Reproduce the listing below without any change, from its first line up to and including the line containing "Partner Program".

Exercise data.

==============================

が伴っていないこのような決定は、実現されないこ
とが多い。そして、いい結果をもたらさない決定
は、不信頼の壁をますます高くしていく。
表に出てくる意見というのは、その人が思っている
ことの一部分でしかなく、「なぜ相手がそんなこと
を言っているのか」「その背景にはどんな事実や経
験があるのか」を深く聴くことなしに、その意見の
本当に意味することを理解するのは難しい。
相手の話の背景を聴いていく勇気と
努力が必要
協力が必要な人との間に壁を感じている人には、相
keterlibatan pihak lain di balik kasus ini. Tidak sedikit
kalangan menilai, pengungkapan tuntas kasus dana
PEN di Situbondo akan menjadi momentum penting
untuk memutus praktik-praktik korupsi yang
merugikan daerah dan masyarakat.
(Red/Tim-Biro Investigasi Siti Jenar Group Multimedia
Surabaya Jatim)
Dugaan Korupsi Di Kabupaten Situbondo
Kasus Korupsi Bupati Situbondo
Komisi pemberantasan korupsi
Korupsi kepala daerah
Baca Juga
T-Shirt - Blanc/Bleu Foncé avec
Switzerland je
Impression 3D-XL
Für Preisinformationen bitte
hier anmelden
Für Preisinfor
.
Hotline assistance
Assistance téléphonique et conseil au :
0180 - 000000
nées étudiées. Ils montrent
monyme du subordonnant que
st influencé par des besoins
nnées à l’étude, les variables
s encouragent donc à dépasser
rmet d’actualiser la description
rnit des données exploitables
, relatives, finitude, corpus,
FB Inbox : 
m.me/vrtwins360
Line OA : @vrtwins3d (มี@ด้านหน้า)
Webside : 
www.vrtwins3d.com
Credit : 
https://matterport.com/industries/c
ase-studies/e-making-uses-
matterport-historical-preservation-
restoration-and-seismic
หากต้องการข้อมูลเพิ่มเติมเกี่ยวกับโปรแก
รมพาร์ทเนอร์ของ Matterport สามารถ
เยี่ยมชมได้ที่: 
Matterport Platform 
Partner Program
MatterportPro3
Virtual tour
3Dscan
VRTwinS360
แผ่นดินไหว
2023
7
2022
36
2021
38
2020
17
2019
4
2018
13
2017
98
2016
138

==============================

Result of this exercise.
が伴っていないこのような決定は、実現されないこ
とが多い。そして、いい結果をもたらさない決定
は、不信頼の壁をますます高くしていく。
表に出てくる意見というのは、その人が思っている
ことの一部分でしかなく、「なぜ相手がそんなこと
を言っているのか」「その背景にはどんな事実や経
験があるのか」を深く聴くことなしに、その意見の
本当に意味することを理解するのは難しい。
相手の話の背景を聴いていく勇気と
努力が必要
協力が必要な人との間に壁を感じている人には、相
keterlibatan pihak lain di balik kasus ini. Tidak sedikit
kalangan menilai, pengungkapan tuntas kasus dana
PEN di Situbondo akan menjadi momentum penting
untuk memutus praktik-praktik korupsi yang
merugikan daerah dan masyarakat.
(Red/Tim-Biro Investigasi Siti Jenar Group Multimedia
Surabaya Jatim)
Dugaan Korupsi Di Kabupaten Situbondo
Kasus Korupsi Bupati Situbondo
Komisi pemberantasan korupsi
Korupsi kepala daerah
Baca Juga
T-Shirt - Blanc/Bleu Foncé avec
Switzerland je
Impression 3D-XL
Für Preisinformationen bitte
hier anmelden
Für Preisinfor
.
Hotline assistance
Assistance téléphonique et conseil au :
0180 - 000000
nées étudiées. Ils montrent
monyme du subordonnant que
st influencé par des besoins
nnées à l’étude, les variables
s encouragent donc à dépasser
rmet d’actualiser la description
rnit des données exploitables
, relatives, finitude, corpus,
FB Inbox : 
m.me/vrtwins360
Line OA : @vrtwins3d (มี@ด้านหน้า)
Webside : 
www.vrtwins3d.com
Credit : 
https://matterport.com/industries/c
ase-studies/e-making-uses-
matterport-historical-preservation-
restoration-and-seismic
หากต้องการข้อมูลเพิ่มเติมเกี่ยวกับโปรแก
รมพาร์ทเนอร์ของ Matterport สามารถ
เยี่ยมชมได้ที่: 
Matterport Platform 
Partner Program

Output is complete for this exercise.